**PROBLEM TO WORK ON**.
Transcribe every line of the records verbatim.

--- BEGIN EXTRACTED ENTRIES ---

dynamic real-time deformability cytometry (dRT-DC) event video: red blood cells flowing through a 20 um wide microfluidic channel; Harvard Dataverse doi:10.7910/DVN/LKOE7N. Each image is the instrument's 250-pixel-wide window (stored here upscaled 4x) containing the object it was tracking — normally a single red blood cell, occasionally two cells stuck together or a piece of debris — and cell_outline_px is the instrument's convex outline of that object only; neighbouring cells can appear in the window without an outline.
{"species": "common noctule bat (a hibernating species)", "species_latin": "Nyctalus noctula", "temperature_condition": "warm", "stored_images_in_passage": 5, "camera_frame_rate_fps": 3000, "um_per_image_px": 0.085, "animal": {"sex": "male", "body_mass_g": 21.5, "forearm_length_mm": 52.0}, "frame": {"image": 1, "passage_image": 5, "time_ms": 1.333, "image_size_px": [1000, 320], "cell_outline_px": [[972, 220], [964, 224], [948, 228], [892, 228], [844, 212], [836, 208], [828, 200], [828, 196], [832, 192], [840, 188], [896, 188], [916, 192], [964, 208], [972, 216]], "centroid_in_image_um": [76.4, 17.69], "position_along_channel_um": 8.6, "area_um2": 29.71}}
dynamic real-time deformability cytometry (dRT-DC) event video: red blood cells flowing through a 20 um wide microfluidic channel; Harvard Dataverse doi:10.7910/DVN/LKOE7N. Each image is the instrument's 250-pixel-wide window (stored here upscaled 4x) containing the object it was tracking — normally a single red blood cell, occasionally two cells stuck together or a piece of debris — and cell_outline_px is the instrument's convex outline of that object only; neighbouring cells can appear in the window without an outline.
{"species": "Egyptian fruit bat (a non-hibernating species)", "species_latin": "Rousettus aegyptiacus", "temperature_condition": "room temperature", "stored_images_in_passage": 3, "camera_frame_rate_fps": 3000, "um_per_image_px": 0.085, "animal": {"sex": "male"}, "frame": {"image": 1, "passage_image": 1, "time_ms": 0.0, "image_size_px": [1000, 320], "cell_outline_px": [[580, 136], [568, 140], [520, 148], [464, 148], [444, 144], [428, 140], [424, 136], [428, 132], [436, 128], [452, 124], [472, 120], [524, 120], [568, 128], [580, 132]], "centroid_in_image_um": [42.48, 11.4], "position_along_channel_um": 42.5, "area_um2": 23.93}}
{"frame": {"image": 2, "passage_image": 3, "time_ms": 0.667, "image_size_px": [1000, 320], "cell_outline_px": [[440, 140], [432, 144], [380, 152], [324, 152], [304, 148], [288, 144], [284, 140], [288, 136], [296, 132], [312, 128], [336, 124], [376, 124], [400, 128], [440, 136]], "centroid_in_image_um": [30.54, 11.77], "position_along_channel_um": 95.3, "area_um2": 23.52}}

--- END EXTRACTED ENTRIES ---

**RESULT FOR THIS TASK**.
dynamic real-time deformability cytometry (dRT-DC) event video: red blood cells flowing through a 20 um wide microfluidic channel; Harvard Dataverse doi:10.7910/DVN/LKOE7N. Each image is the instrument's 250-pixel-wide window (stored here upscaled 4x) containing the object it was tracking — normally a single red blood cell, occasionally two cells stuck together or a piece of debris — and cell_outline_px is the instrument's convex outline of that object only; neighbouring cells can appear in the window without an outline.
{"species": "common noctule bat (a hibernating species)", "species_latin": "Nyctalus noctula", "temperature_condition": "warm", "stored_images_in_passage": 5, "camera_frame_rate_fps": 3000, "um_per_image_px": 0.085, "animal": {"sex": "male", "body_mass_g": 21.5, "forearm_length_mm": 52.0}, "frame": {"image": 1, "passage_image": 5, "time_ms": 1.333, "image_size_px": [1000, 320], "cell_outline_px": [[972, 220], [964, 224], [948, 228], [892, 228], [844, 212], [836, 208], [828, 200], [828, 196], [832, 192], [840, 188], [896, 188], [916, 192], [964, 208], [972, 216]], "centroid_in_image_um": [76.4, 17.69], "position_along_channel_um": 8.6, "area_um2": 29.71}}
dynamic real-time deformability cytometry (dRT-DC) event video: red blood cells flowing through a 20 um wide microfluidic channel; Harvard Dataverse doi:10.7910/DVN/LKOE7N. Each image is the instrument's 250-pixel-wide window (stored here upscaled 4x) containing the object it was tracking — normally a single red blood cell, occasionally two cells stuck together or a piece of debris — and cell_outline_px is the instrument's convex outline of that object only; neighbouring cells can appear in the window without an outline.
{"species": "Egyptian fruit bat (a non-hibernating species)", "species_latin": "Rousettus aegyptiacus", "temperature_condition": "room temperature", "stored_images_in_passage": 3, "camera_frame_rate_fps": 3000, "um_per_image_px": 0.085, "animal": {"sex": "male"}, "frame": {"image": 1, "passage_image": 1, "time_ms": 0.0, "image_size_px": [1000, 320], "cell_outline_px": [[580, 136], [568, 140], [520, 148], [464, 148], [444, 144], [428, 140], [424, 136], [428, 132], [436, 128], [452, 124], [472, 120], [524, 120], [568, 128], [580, 132]], "centroid_in_image_um": [42.48, 11.4], "position_along_channel_um": 42.5, "area_um2": 23.93}}
{"frame": {"image": 2, "passage_image": 3, "time_ms": 0.667, "image_size_px": [1000, 320], "cell_outline_px": [[440, 140], [432, 144], [380, 152], [324, 152], [304, 148], [288, 144], [284, 140], [288, 136], [296, 132], [312, 128], [336, 124], [376, 124], [400, 128], [440, 136]], "centroid_in_image_um": [30.54, 11.77], "position_along_channel_um": 95.3, "area_um2": 23.52}}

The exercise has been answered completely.